Perché, ancora oggi, cerchiamo Francesco? La risposta, per mons. Riccardo Lamba, è una: «Perché, in fondo al cuore, desideriamo comprendere il segreto di quest’uomo che continua ad affascinare il mondo!».

L’Arcivescovo di Udine si prepara ad accompagnare il pellegrinaggio diocesano nella città del Santo, del quale proprio quest’anno ricorrono gli 800 anni dalla morte. Tre pullman, con a bordo 150 fedeli provenienti da tutta la diocesi e guidati dal pastore della Chiesa friulana, raggiungeranno Assisi venerdì 28 agosto per tre giorni di spiritualità e cultura. «Francesco non risponde a quell’interrogativo parlando di sé. Non racconta le sue imprese, non rivendica alcun merito – continua l’Arcivescovo –. Con la limpidezza del Vangelo riconosce che tutto è dono di Dio. È questo il motivo del nostro pellegrinaggio. Non andiamo ad Assisi semplicemente per visitare luoghi ricchi di storia, arte e spiritualità. Ci mettiamo in cammino per lasciarci guidare da Francesco a Cristo».

Ad accompagnare i pellegrini, insieme all’Arcivescovo e ad altri due sacerdoti, ci sarà don Michele Frappa, parroco coordinatore della Collaborazione pastorale di Pozzuolo del Friuli e vicedirettore dell’Ufficio catechistico diocesano, che ha curato il programma e l’organizzazione dell’esperienza. Don Frappa conosce bene Assisi, città alla quale è legato in modo particolare. È stato proprio nella cittadina umbra, infatti, che da giovane ha deciso di entrare in seminario, «dopo una notte turbolenta di lotta interiore». «Come San Francesco, anch’io chiedevo al Signore: cosa vuoi che io faccia? Ma non riuscivo ad ascoltare la sua voce. Lì ad Assisi mi sono lasciato comunicare quella Bellezza che ancora oggi custodisco e per la quale ringrazio ogni giorno».
«Recarsi in pellegrinaggio ad Assisi ci offrirà l’occasione per attingere nuova linfa per la nostra Chiesa diocesana – anticipa il sacerdote –. Visiteremo i luoghi dove tutto è iniziato e dove si è concretizzata l’esperienza di San Francesco e Santa Chiara, che ancora oggi tocca la nostra vita e il nostro annunciare il Vangelo». Ad arricchire l’esperienza sarà anche la presenza della Cappella musicale della Cattedrale di Udine. «La bellezza del canto liturgico ci aiuterà a elevare il cuore a Dio – commenta don Frappa – e a vivere con maggiore profondità le celebrazioni e i momenti di raccoglimento».
I pellegrini avranno la possibilità di sostare davanti al Crocifisso di San Damiano, pregare alla Porziuncola, raccogliersi presso la tomba di San Francesco, raggiungere l’Eremo delle Carceri. In programma anche la visita al luogo delle spoglie di Santa Chiara e alla tomba di San Carlo Acutis.

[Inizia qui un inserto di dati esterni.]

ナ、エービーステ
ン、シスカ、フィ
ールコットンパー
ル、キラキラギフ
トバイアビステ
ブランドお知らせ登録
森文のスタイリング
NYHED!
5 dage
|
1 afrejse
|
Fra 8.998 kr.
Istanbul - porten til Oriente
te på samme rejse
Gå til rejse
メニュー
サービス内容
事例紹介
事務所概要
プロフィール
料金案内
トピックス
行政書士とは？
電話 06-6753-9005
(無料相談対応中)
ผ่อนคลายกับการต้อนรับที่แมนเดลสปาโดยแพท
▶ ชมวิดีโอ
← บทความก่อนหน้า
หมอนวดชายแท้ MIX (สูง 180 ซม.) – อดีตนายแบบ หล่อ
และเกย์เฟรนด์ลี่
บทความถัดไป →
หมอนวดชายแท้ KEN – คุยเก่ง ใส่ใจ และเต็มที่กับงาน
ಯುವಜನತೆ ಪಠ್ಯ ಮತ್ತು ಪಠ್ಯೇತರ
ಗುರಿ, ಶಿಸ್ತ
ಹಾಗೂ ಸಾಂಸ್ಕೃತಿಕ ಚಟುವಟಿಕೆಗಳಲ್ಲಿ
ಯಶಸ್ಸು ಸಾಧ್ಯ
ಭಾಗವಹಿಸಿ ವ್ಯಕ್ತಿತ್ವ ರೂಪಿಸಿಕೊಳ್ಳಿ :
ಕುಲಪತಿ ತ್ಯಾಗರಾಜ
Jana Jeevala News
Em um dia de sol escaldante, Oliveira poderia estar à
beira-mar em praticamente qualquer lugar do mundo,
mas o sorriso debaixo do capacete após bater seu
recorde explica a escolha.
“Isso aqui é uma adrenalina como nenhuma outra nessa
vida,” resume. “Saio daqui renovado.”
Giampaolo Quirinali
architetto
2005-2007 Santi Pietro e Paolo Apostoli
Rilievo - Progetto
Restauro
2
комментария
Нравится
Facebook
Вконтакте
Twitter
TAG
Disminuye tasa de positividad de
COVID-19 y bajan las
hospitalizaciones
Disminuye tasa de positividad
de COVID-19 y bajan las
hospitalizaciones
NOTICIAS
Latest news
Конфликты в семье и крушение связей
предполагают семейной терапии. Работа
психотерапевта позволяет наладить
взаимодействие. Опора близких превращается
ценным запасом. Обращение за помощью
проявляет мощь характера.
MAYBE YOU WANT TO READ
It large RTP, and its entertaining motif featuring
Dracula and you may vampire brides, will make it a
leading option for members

Lungo il viaggio sono previste due soste: nei pressi di Ravenna, per la visita alla Basilica di Sant’Apollinare in Classe, e al Santuario de La Verna.
«Guidati dal passo sicuro dell’Arcivescovo, vivremo un’esperienza che sarà certamente intensa – conclude il sacerdote –. E torneremo a casa con il desiderio di portare nelle nostre famiglie, nelle parrocchie e nella vita quotidiana ciò che San Francesco ci ha insegnato con la sua esistenza: tutto porta e conduce a Cristo e la vera gioia nasce dall’incontro con Lui».